Osnabrück Umweltzonen abschaffen? Lasst sie doch einfach bestehen
Umweltzonen haben kaum noch die Wirkung, für die sie einst eingerichtet wurden. Immer mehr Kommunen schaffen sie daher wieder ab – etwas voreilig.
Es ist vermutlich das Verkehrszeichen, das Autofahrer am wenigsten kümmert: der Hinweis auf eine Umweltzone. Die Weiterfahrt ist nur mit grüner Plakette an der Windschutzscheibe erlaubt, aber es lohnt sich nicht einmal mehr, auch nur mit den Achseln zu zucken, während man am Schild vorbeirauscht: Es ist ja so gut wie niemand mehr betroffen. Fahrzeuge ohne diese Plakette gibt es kaum noch, und für die meisten gelten Ausnahmeregelungen.

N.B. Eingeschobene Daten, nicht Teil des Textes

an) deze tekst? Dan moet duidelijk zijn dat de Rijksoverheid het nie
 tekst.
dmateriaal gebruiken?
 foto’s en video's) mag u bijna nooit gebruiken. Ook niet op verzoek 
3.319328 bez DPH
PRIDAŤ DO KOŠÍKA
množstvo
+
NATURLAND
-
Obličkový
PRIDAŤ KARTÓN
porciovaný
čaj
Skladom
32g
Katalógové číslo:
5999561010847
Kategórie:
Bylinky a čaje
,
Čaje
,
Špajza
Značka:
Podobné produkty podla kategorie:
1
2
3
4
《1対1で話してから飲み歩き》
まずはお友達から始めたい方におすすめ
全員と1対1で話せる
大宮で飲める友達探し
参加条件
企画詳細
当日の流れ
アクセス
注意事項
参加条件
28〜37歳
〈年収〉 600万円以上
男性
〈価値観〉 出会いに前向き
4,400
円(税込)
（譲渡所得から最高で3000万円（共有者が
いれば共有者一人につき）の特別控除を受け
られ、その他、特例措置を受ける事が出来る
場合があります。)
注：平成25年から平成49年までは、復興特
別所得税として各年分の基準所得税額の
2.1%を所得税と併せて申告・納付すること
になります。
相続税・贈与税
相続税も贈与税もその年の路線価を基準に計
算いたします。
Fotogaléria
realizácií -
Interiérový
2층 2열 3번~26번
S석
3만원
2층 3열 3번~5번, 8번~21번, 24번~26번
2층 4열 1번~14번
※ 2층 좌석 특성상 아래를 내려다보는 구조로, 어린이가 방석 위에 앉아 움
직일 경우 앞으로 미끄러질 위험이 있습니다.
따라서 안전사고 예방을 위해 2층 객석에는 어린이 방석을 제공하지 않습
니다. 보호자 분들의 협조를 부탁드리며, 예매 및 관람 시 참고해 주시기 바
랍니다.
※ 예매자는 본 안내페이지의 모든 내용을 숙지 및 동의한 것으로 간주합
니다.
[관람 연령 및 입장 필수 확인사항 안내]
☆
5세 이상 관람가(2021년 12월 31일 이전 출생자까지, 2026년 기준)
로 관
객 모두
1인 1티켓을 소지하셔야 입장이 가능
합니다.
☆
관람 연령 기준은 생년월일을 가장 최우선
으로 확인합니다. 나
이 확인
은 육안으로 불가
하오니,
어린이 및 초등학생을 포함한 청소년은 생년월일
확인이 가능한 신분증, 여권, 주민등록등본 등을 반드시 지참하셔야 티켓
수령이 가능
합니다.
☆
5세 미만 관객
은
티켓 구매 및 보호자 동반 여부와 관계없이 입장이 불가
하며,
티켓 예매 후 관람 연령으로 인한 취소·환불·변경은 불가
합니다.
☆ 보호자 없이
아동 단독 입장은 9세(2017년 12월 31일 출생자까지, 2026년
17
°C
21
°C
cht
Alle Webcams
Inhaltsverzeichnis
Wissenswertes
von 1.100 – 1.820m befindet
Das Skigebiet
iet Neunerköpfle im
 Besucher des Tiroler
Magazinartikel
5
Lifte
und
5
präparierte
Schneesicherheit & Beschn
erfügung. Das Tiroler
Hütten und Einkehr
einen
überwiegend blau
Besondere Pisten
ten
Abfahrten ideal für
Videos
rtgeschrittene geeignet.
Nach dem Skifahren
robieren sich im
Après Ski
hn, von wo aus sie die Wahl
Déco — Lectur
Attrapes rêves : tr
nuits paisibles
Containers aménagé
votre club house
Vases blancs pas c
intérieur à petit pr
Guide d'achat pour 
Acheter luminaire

Also weg damit, fordert mancher; und viele Kommunen schaffen die Umweltzonen tatsächlich wieder ab. Nicht, weil sie zu bürokratisch seien, wie Kritiker seit den Anfangstagen immer wieder wutschnaubten. Sondern weil sie ihren Zweck erfüllt haben. Die Luft in den Städten ist sauberer als vor 20 Jahren. Dass Autos, die Hauptverursacher von Feinstaub und Stickoxiden in Städten, heute weniger Schadstoffe emittieren, liegt nicht nur, aber eben ein bisschen auch an den Umweltzonen.
Sicher: Perfekt war dieses Instrument dennoch nicht. Zum einen, weil die Aussagekraft von Schadstoffmessungen stark vom Standort der Messstellen abhängt. Zum anderen, weil es, da jede Kommune anders vorgegangen ist, immer auch etwas Willkürliches an sich hatte. Manche Städte stellen eigene Vorgaben für Diesel auf. Die erste Umweltzone in Dortmund betraf einen gerade mal 300 Meter langen Straßenabschnitt, die in Berlin von Anfang an große Teile des Stadtgebiets. Und niemand glaubt ernsthaft, dass die Luft in Hamburg sauberer wäre als in Remseck am Neckar – aber die 26.000-Einwohner-Stadt hat eine Umweltzone, die Millionenmetropole nicht.
Insofern mag man das Konzept der Umweltzone in der derzeitigen Form durchaus infrage stellen. Nur ist die Luftbelastung in den Städten zwar geringer geworden, aber nicht verschwunden. Und über kurz oder lang werden die Grenzwerte für Schadstoffe verschärft werden – und dann müssen die Kommunen wieder handeln. Vielleicht mit Umweltzonen 2.0.
Bis dahin kann man die Schilder auch einfach stehen lassen. So viel Aufwand verursachen die Umweltzonen nun auch wieder nicht, das Autofahrerleben würde wie gewohnt weitergehen, und die paar Euro für die Plakette tun niemandem weh. Es wäre allemal besser, als sich in ein paar Jahren das Wutgeheul über „neu erfundene Bürokratie“, das die Umweltzonen schon damals begleitet hat, erneut anhören zu müssen.